Most 401k’s should have a SP 500 Index fund or something close…
My reply is that your advice is about half right, or “something close.”
Try adding the word “INVERSE” to your advice about buying S&P 500 Index funds, as in:
Under these non-normal market conditions, most 401K’s should have some portion of funds allocated to INVERSE S&P 500 funds or ETF’s.
There. Much better. Now people may actually thank you for that advice.
At the top of the market last year 2007, I bought 2X (Yes, that’s 2X leveraged) INVERSE S&P 500 Index funds.
So I not only ignored your advice, I went OPPOSITE your above advice.
That turned out to be a VERY smart move for my 401K. For those wanting specific suggestions, you might try the inverse ETF products from PROSHARES, such as the Ultrashort, ticker “SDS”
I won’t even detail the numerous PUTS I also bought on the various indexes at the peak last year, but you can be sure I’ve made a hell of a lot of money on those PUTS.
If I had instead followed the advice you just gave, and had bought straight S&P 500 index funds at the top of the market last year, that portion of my 401K would now be DOWN 5%.
Now, I imagine you’ll respond and note that the S&P index was up 3.5% for 2007, and you’ll claim your advice remains sound.
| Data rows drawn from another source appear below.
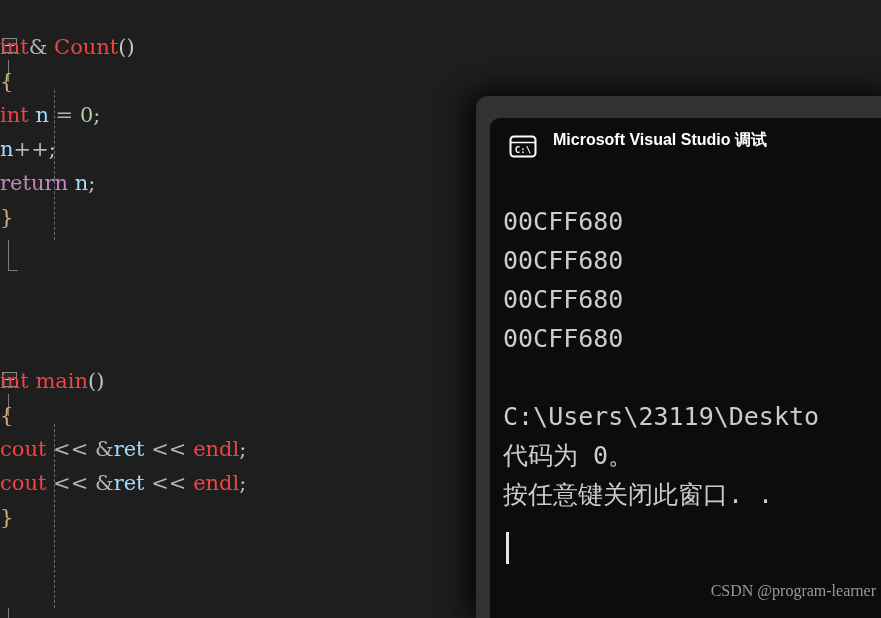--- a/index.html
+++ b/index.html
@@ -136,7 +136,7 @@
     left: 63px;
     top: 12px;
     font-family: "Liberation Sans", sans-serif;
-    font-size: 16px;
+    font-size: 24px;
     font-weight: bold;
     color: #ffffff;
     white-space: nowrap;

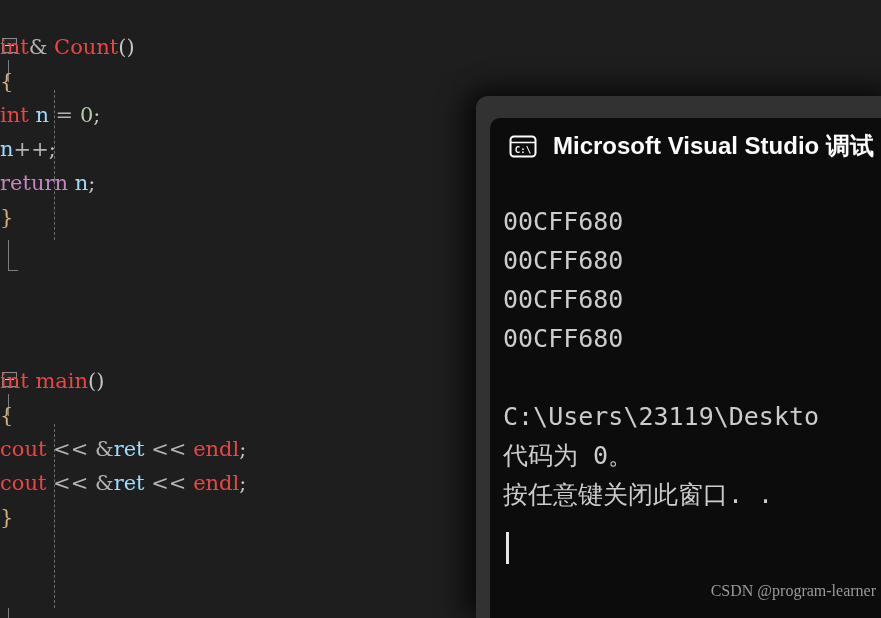--- a/index.html
+++ b/index.html
@@ -191,7 +191,6 @@
       <div class="code-line indent-1"><span class="code-text"><span class="brace">{</span></span></div>
       <div class="code-line indent-2"><span class="code-text"><span class="kw">int</span><span class="plain"> </span><span class="var">n</span><span class="plain"> </span><span class="op">=</span><span class="plain"> </span><span class="num">0</span><span class="punc">;</span></span></div>
       <div class="code-line indent-2"><span class="code-text"><span class="var">n</span><span class="op">++</span><span class="punc">;</span></span></div>
-      <div class="code-line indent-2"><span class="code-text"><span class="ctl">return</span><span class="plain"> </span><span class="var">n</span><span class="punc">;</span></span></div>
       <div class="code-line indent-1"><span class="code-text"><span class="brace">}</span></span></div>
     </div>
Then I’ll respond (now) and remind you that 3.5% was obviously below the actual inflation rate, and also below the interest I earned (5%) last year in my online bank’s savings account!
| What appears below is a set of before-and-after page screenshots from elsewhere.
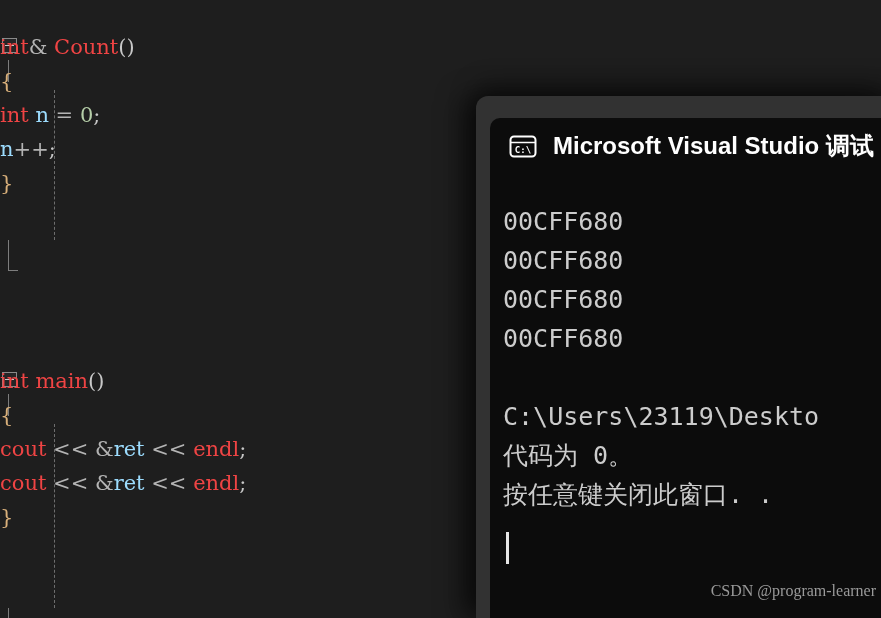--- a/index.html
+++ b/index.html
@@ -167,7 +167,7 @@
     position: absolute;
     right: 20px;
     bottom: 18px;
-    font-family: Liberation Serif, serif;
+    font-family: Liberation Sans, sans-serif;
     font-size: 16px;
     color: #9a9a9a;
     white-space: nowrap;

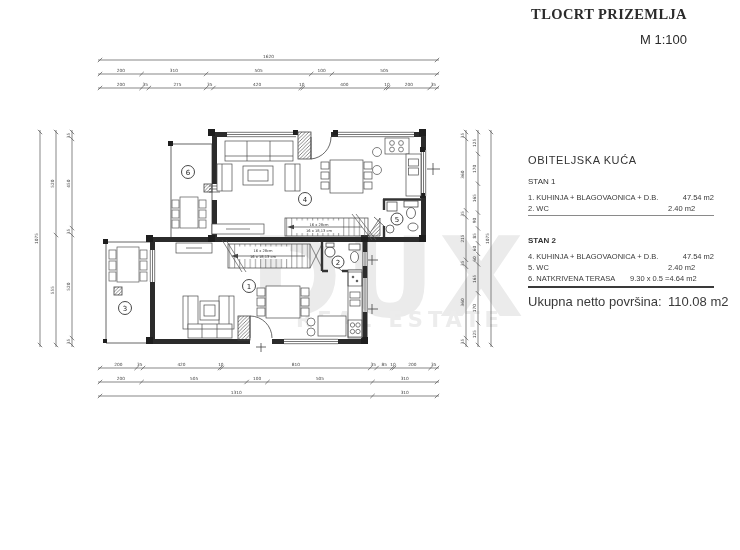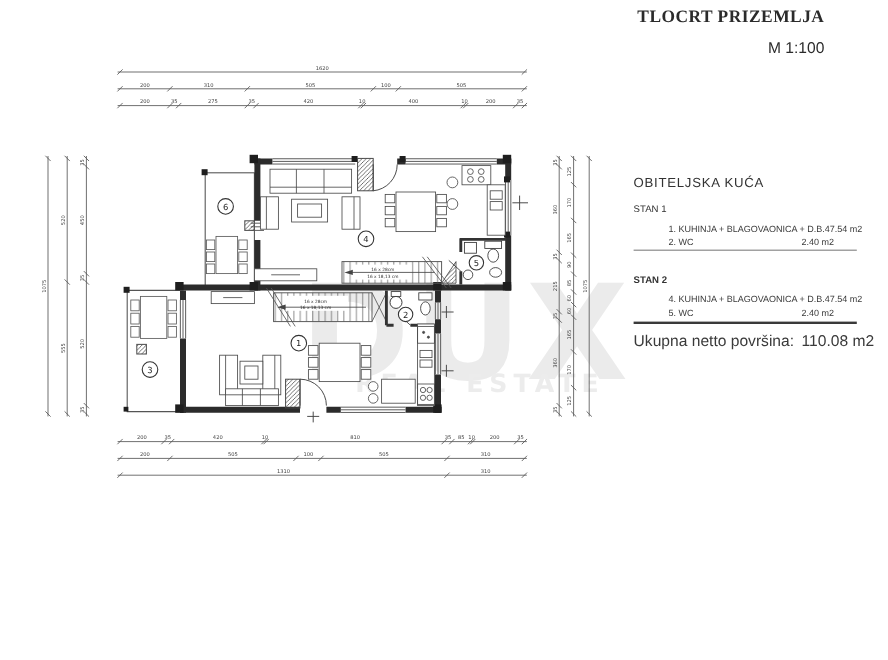--- a/index.html
+++ b/index.html
@@ -14,7 +14,7 @@
   .titleblock{position:absolute;top:6px;right:53px;text-align:right;}
   .t1{font-size:14.5px;font-weight:bold;letter-spacing:.4px;color:#2b2b2b;font-family:Liberation Serif, serif;}
   .t2{font-size:13px;font-weight:normal;margin-top:9px;color:#2b2b2b;}
-  .legend{position:absolute;left:528px;top:147px;width:186px;}
+  .legend{position:absolute;left:528px;top:154px;width:186px;}
   .lheading{font-size:11px;letter-spacing:.6px;color:#333;}
   .lsection{font-size:8px;margin-top:11px;color:#333;}
   .lrows{margin-top:6px;}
Under normal economic conditions, your buy-the-S&P index advice is sound advice, but given the current accelerating MESS our economy is in, your advice is not good.
Last comment for anyone reading this thread: I’m NOT suggesting people dump 100% of their 401K into inverse S&P index funds, but I am suggesting allocating say 10% to 25% to inverse index funds, depending on your age and how much risk you can accept for your portfolio. And one more thing, you certainly should sell almost every stock (and bull mutual fund or ETF) you own, and consider selectively shorting some stocks.